もしかして、僕がTOP4の標的にされてるってより強調したいのかな?
「じゃーあーしももーどろっ! るとっちは?」
「愚問ね。教室までの間に、私の魅力を存分にお話いたしますわ」
なんか、瑠音さんなら実際にやりかねないかも。
そんな事を思い自然と苦笑してしまう。
「えっと、じゃあ、行く?」
「おっけー!」
「よろしくてよ」
「ああ」
「では、参りましょう」
僕が歩きだすと、その脇に四人が並び歩き出した。
周囲の生徒達はあまりに予想外の展開に、声も出せず驚愕してる。
この中で、貴堂君みたいな相手が出てきたりしないか。そんな不安に身を震わせそうになったけど、僕はそれを無理矢理気持ちで抑え込んだ。

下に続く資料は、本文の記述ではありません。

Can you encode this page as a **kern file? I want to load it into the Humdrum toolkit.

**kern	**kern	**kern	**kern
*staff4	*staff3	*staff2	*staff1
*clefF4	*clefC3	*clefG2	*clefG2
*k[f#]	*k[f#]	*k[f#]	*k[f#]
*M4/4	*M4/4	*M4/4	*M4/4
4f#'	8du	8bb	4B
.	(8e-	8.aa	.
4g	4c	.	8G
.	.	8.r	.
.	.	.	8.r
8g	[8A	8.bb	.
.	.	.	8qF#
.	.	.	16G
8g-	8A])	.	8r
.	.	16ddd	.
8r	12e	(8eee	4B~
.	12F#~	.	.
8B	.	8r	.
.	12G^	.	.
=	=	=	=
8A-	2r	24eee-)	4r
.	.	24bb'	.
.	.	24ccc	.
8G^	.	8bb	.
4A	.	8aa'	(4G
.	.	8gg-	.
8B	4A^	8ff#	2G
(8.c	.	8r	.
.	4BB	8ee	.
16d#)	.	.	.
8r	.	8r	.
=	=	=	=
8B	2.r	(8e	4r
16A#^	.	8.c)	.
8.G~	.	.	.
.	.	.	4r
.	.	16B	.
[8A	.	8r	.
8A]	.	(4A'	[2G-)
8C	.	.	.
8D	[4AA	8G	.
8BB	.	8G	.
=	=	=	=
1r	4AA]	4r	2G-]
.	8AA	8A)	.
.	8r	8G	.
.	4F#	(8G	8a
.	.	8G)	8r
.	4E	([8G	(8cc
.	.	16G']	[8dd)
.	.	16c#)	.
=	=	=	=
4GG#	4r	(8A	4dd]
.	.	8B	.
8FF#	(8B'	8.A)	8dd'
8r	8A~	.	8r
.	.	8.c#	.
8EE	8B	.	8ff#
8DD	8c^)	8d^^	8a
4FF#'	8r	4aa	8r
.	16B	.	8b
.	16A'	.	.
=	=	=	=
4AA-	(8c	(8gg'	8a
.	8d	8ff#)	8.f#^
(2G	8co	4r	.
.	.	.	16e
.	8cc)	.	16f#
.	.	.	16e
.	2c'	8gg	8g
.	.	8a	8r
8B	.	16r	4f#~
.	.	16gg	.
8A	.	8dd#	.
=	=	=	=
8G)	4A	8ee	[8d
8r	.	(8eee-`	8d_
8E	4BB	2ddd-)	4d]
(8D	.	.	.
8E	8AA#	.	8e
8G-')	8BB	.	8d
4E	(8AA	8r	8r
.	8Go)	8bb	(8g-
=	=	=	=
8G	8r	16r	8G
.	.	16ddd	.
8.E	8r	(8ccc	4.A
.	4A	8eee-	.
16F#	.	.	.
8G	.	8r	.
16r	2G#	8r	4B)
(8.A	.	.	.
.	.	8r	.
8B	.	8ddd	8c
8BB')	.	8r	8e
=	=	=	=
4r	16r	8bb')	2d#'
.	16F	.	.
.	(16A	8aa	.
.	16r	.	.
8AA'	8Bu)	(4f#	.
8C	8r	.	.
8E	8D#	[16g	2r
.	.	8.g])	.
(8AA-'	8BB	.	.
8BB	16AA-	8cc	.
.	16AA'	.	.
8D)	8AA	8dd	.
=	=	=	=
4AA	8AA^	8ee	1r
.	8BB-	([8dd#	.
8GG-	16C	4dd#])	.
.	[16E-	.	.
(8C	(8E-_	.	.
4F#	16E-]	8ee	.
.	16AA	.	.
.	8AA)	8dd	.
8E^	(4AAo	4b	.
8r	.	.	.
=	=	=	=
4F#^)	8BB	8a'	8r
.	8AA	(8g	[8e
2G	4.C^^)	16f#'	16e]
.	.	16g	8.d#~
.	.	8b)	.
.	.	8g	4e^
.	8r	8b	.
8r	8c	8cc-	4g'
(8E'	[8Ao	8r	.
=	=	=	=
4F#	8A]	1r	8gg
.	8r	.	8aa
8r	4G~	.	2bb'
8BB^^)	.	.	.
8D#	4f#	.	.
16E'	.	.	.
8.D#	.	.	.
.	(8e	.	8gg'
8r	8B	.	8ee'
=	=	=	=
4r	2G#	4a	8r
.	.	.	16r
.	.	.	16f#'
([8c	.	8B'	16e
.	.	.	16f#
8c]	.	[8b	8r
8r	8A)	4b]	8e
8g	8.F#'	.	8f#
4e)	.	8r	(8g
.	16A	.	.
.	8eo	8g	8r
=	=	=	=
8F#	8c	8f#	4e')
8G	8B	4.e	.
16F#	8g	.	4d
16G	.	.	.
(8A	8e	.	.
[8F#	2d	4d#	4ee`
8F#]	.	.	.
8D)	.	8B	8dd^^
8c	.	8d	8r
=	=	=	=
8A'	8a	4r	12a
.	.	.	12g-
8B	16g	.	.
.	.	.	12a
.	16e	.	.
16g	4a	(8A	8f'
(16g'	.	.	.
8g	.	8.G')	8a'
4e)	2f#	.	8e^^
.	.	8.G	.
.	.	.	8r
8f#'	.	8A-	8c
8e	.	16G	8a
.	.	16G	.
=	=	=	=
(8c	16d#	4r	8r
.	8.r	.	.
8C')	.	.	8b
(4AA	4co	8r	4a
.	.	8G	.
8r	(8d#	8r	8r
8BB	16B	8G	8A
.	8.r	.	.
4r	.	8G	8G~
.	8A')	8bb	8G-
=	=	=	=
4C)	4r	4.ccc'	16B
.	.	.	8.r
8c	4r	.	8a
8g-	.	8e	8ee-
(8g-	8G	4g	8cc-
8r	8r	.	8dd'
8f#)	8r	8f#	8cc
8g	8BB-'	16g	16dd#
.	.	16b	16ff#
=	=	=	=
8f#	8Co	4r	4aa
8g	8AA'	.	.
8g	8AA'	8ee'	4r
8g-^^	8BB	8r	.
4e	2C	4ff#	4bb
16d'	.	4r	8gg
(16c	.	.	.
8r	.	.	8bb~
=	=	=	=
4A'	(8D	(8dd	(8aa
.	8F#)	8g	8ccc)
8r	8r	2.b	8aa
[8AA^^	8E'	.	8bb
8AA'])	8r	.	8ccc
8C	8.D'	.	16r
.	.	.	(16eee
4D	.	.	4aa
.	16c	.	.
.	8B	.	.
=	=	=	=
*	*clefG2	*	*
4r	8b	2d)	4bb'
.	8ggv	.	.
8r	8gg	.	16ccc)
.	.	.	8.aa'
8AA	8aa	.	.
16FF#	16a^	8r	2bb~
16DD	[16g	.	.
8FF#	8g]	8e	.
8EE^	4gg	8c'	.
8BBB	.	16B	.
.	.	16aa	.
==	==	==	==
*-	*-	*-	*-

TOP4と友達でいるんだったら、この先きっとそういった覚悟もいる。
勿論、周りからすれば、今の状況はTOP4の気まぐれに見えるはず。
僕が周囲にTOP4の友達って認めてもらうには、まだまだ沢山ハードルがあるけれど、少しずつでもそれを超えていこう。
僕は彼女達に囲まれ気まずそうな振りをしながら、一人そう決意を固めたんだ。